Well, yes: just what you need, as a matter of fact.

Hubris, from the Greek (of course: you’ve seen “My Big Fat Greek Wedding), means, roughly, “presumption.” And, since I selected this moniker for our site, I presume you may want a few words—just a few—of explanation. Why hubris?

In this case, our title is our mission statement: we’ll countenance no sacred cows hereabouts. We’re all for free speech, and we’re just the motley crew to speak (and draw) it.

Prometheus, the Greek Titan, an old-school, Liberal type, thought the gods (who might as well have been denizens of The Beltway, that Olympus-on-The Potomac), had a lot of goodies that needed sharing with mankind.
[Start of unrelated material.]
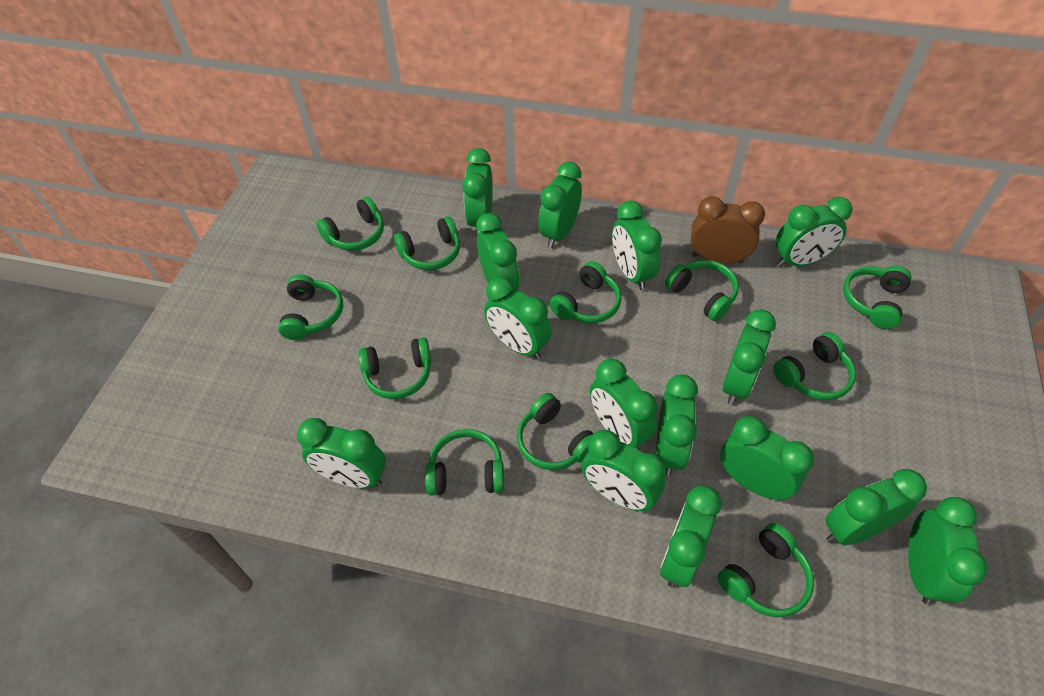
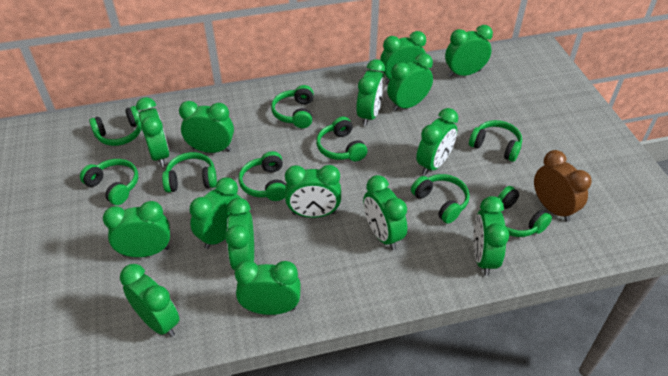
green headphones: [278,274,343,340] [316,197,384,251] [358,337,431,399] [394,216,460,270] [425,429,504,495] [517,393,593,470] [549,261,622,323] [665,260,739,321] [718,523,814,617] [773,332,856,400] [843,266,912,329] = 11 -> [80,159,138,205] [89,106,141,146] [162,152,217,193] [238,151,286,201] [271,85,314,128] [316,117,367,161] [411,174,470,224] [469,120,522,162] [498,186,552,237] = 9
Not just fire, (according to Wikipedia) but “all the civilizing arts, such as writing, medicine, mathematics, astronomy, metallurgy, architecture and agriculture.” (I’d add in The Public Option, tax breaks for the middle class, an immediate end to Don’t Ask/Don’t Tell, civil rights for The Gay, a finale, sans Blackwater, to our Endless War, etc., etc., but that’s just me.)
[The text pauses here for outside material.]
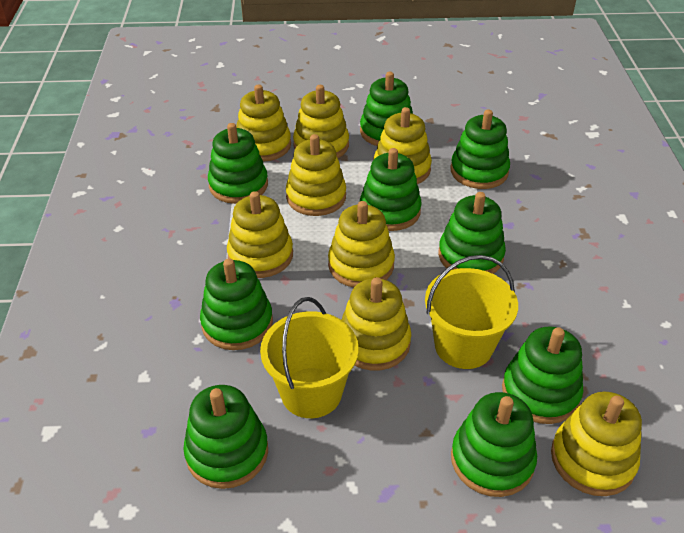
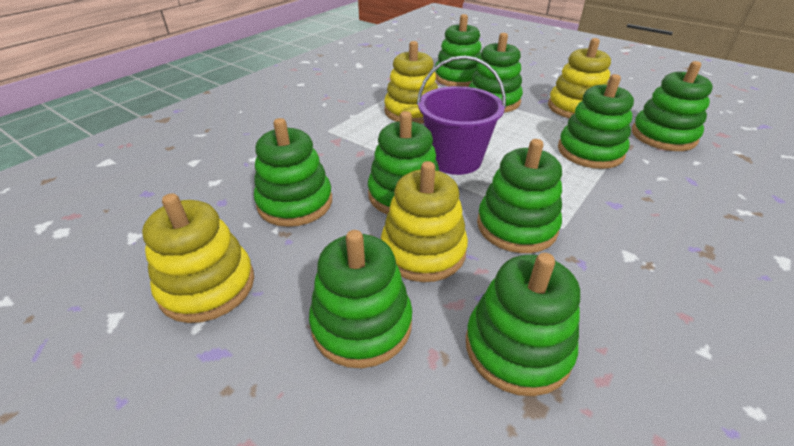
purple bucket: none = 0 -> [417,55,506,175] = 1
yellow bucket: [260,297,358,418] [425,255,518,369] = 2 -> none = 0
yellow stacking toy: [227,191,293,278] [236,84,291,162] [286,134,346,216] [293,85,349,158] [328,201,395,288] [342,277,411,371] [373,107,432,184] [551,392,642,496] = 8 -> [142,193,254,323] [381,161,468,282] [384,41,438,124] [548,38,611,118] = 4

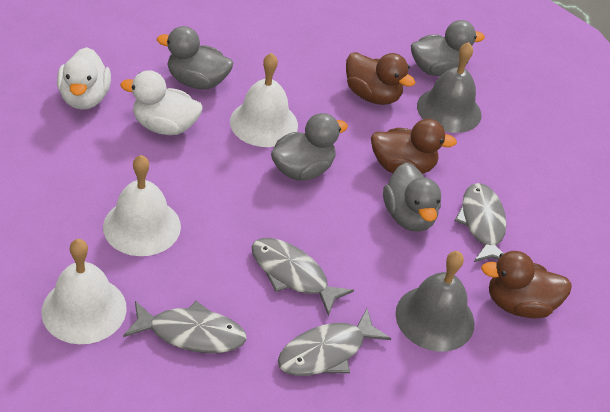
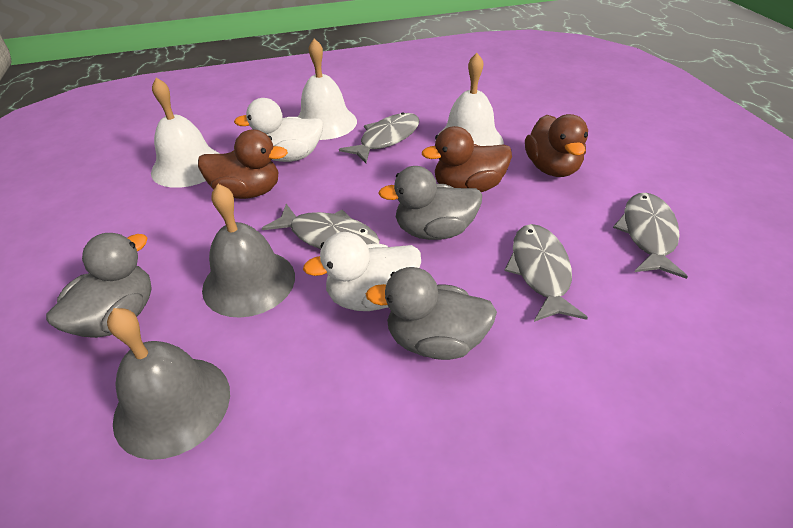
grey duck: [157,26,233,89] [271,113,348,181] [383,163,441,232] [411,20,485,76] = 4 -> [46,233,152,338] [366,267,497,360] [378,166,482,240] = 3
In fact, the gods, in Prometheus’s day, were determined to wipe out mankind (while Washington seems simply determined to wipe out anyone making under $250,000. per annum). . .and so the Titan snuck up to the holy mountain and went about his brothers’ and sisters’ business.

From Gotterdammerung.org, we learn a bit more: “His defiance is threatening the new order of the Olympians, he is a relic of the old world. No wonder he runs afoul of the new masters and has to be chastised regardless of the value of his services. The gods never seem to have cared much for being ‘nice’ anyway.”
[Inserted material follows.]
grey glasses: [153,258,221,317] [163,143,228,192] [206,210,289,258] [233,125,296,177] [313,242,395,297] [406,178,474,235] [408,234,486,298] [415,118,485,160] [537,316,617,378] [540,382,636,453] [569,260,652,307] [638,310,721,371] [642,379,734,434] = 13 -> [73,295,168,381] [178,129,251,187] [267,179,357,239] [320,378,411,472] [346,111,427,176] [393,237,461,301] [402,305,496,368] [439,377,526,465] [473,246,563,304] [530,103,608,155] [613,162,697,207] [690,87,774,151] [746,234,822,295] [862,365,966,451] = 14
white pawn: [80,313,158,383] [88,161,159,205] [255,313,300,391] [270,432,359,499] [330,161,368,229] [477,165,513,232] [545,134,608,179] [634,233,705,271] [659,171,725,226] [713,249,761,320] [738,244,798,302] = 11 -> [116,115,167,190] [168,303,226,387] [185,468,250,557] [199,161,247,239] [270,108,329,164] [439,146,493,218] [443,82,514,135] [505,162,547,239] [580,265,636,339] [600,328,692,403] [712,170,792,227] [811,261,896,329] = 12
So: perhaps that explains our title for you, in a nutshell. There are twelve of us at present, and who we are and what we’re up to is covered nicely in the mini-biographies to be found at the foot of our weekly contributions. (Well, eleven are mini-biographies: Michael House has written a sort of bio-epic, but he merits one, as you’ll see.)

And, for our sake, ignore the words of poet C.S. Lewis, which serve as this first “Ruminant’s” epigram: shun not hubris; shake up the all-too-happy “gods.” Come back to us, weekly, for a dozen slices of sheer, unadulterated “presumption.”

Elizabeth Boleman-Herring, Publishing-Editor of “Weekly Hubris,” considers herself an Outsider Artist (of Ink). The most recent of her 15-odd books is The Visitors’ Book (or Silva Rerum): An Erotic Fable, now available in a third edition on Kindle. Thirty years an academic, she has also worked steadily as a founding-editor of journals, magazines, and newspapers in her two homelands, Greece, and America. Three other hats Boleman-Herring has at times worn are those of a Traditional Usui Reiki Master, an Iyengar-Style Yoga teacher, a HuffPost columnist and, as “Bebe Herring,” a jazz lyricist for the likes of Thelonious Monk, Kenny Dorham, and Bill Evans. (Her online Greek travel guide is still accessible at www.GreeceTraveler.com, and her memoir, Greek Unorthodox: Bande a Part & A Farewell To Ikaros, is available through www.GreeceInPrint.com.) Boleman-Herring makes her home with the Rev. Robin White; jazz trumpeter Dean Pratt (leader of the eponymous Dean Pratt Big Band); Calliope; and Scout . . . in her beloved Up-Country South Carolina, the state James Louis Petigru opined was “too small for a republic and too large for an insane asylum.” (Author Photos by Robin White. Author Head Shot Augment: René Laanen.)